What was more interesting to me than the rather expected “are the zombies the monsters or are we” line of thought was the first inklings among the crew that there might be any hesitation or doubt as to what their “mercy” killings are doing. Until now each head-shot and bludgeoning has been perfunctory, almost joyful in the completion of the violent act. Tonight we saw both the assassin hesitate and miss, and Doc briefly bond (and get stoned) with a zombie in an air shaft. Obviously, the two moments were very different in tone — one was tragic the other comedic — but in content they were just two sides of one coin. Our killer’s mission to avenge his father is called into question when he is haunted by his father’s pride in him and what that means. Doc, on the other hand, shares a startling stoned moment of realizing that he and the zombie were not so different at one point, since both were doctors.
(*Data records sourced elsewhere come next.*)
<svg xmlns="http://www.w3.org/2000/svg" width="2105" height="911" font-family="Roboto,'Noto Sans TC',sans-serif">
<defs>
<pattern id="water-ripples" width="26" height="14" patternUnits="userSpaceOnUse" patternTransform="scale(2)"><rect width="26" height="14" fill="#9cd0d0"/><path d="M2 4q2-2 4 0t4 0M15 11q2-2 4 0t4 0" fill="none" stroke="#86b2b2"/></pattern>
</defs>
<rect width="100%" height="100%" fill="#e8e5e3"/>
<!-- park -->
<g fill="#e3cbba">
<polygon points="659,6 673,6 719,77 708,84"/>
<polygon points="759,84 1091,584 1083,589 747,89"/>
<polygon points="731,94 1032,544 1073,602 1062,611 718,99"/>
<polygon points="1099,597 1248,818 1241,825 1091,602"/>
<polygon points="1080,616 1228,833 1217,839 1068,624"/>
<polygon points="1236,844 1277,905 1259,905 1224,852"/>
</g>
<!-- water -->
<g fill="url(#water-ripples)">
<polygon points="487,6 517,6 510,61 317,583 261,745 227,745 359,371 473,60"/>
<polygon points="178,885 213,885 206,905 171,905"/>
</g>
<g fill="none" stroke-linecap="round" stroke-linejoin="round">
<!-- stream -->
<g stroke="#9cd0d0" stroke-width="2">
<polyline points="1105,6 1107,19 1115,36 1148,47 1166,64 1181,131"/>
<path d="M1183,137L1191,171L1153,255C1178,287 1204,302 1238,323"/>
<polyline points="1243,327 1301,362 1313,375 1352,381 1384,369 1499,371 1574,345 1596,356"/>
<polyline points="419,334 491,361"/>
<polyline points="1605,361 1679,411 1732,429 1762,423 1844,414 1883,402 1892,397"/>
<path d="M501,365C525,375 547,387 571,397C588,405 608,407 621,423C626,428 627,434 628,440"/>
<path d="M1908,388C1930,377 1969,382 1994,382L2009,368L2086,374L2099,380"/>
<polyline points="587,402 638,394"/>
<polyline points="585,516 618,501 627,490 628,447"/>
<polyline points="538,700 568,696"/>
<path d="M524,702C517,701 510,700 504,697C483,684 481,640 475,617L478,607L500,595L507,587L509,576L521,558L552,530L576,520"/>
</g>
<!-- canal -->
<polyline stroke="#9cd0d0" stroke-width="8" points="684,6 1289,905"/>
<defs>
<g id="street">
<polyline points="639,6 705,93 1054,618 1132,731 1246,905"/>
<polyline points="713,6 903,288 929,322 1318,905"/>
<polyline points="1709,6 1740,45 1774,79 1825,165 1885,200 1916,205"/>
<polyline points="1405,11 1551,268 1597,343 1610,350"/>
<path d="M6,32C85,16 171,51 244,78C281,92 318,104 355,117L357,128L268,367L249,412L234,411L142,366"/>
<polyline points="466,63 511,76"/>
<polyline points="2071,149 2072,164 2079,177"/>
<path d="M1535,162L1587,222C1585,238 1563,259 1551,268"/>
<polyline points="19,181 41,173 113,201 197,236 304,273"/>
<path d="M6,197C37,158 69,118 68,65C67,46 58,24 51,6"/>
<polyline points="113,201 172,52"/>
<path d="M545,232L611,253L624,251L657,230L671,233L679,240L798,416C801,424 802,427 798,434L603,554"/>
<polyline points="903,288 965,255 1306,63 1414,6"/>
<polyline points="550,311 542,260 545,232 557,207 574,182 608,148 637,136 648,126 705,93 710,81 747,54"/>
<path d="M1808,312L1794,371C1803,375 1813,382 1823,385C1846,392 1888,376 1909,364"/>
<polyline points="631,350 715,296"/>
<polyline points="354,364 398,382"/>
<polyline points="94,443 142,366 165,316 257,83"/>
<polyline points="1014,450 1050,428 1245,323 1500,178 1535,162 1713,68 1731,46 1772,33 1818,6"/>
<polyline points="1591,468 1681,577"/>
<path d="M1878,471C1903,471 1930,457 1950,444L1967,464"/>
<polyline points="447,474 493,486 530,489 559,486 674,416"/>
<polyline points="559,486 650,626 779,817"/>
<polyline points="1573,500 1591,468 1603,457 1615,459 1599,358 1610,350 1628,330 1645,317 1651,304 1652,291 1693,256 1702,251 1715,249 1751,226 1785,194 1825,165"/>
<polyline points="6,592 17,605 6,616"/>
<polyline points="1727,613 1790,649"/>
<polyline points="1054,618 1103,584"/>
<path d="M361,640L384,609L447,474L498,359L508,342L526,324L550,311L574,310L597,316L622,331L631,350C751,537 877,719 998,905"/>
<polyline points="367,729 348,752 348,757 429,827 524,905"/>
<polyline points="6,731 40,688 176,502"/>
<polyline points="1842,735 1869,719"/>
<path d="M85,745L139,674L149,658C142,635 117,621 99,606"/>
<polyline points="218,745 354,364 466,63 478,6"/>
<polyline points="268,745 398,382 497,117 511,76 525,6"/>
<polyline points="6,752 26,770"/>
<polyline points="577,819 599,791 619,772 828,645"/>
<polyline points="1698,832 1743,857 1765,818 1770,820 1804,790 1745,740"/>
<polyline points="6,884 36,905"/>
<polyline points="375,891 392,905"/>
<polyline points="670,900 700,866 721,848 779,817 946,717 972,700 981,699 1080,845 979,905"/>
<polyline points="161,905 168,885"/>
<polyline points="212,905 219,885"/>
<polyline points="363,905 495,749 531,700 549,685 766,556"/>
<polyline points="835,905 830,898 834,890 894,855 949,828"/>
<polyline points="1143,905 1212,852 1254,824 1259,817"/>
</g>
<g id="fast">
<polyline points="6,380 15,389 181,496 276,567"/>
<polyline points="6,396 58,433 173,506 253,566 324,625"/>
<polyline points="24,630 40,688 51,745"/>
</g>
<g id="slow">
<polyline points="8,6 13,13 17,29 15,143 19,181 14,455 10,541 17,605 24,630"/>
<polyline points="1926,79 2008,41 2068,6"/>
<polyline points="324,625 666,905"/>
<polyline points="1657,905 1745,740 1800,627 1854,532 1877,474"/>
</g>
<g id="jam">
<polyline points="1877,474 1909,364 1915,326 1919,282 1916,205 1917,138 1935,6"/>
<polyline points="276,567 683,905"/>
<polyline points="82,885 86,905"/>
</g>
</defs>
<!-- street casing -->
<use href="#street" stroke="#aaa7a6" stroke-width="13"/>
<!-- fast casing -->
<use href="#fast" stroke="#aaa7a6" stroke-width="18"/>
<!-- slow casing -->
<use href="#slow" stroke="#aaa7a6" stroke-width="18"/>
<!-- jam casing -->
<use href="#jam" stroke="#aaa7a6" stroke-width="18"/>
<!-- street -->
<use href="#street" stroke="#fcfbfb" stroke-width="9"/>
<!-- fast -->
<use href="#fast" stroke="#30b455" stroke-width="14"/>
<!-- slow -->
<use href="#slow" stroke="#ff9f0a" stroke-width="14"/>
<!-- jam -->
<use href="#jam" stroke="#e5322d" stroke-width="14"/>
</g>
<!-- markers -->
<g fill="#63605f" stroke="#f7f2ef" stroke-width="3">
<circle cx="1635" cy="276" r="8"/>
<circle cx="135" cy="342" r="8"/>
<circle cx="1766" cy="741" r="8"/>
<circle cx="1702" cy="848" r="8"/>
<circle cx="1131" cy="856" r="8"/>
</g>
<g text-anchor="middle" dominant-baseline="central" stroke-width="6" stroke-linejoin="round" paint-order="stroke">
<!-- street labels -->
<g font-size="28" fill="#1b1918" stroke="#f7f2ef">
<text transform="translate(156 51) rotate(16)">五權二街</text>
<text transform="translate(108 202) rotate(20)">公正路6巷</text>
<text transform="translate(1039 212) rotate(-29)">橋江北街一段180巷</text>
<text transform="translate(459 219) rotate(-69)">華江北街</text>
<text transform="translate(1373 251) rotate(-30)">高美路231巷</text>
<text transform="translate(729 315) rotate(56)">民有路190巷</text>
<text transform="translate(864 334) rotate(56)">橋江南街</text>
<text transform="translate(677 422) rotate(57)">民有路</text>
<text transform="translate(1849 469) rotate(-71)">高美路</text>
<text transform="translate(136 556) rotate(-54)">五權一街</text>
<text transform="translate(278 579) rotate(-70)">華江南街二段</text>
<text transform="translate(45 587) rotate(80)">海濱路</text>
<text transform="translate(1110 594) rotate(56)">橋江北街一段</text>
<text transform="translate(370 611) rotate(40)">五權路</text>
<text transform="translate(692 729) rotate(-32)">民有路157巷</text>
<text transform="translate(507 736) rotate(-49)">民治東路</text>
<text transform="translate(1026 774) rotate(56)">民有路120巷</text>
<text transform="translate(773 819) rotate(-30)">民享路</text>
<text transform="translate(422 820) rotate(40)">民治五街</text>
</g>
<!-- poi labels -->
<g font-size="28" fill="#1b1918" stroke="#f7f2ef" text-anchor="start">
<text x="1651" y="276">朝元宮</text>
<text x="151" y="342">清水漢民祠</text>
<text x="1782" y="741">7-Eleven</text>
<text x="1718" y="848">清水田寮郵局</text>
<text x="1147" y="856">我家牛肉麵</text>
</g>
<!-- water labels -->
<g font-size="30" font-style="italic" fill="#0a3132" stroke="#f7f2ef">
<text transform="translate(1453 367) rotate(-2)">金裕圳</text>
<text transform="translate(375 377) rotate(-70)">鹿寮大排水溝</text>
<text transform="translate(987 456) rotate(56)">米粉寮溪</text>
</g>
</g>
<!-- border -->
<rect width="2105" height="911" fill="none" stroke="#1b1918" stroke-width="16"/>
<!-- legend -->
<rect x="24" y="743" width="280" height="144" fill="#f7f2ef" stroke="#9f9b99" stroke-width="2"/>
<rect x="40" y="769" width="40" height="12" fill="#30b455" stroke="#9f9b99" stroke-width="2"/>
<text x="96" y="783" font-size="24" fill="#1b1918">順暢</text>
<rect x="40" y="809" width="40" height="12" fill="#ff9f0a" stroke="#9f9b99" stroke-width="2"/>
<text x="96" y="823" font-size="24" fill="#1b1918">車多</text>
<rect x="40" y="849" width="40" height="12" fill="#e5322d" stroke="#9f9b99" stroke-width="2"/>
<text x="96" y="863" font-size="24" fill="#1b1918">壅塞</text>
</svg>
I could do without Citizen Z (whose role as nerdy, vaguely prurient mouthpiece is starting to grate), but that gripe aside the show is turning into something campy but not entirely irrelevant, which I thought was the direction it was headed. It’s great to see a show strive for something, and Z is definitely going after it and with a light touch to boot. Now my expectations are high which helps no one! So continue being awesome, show!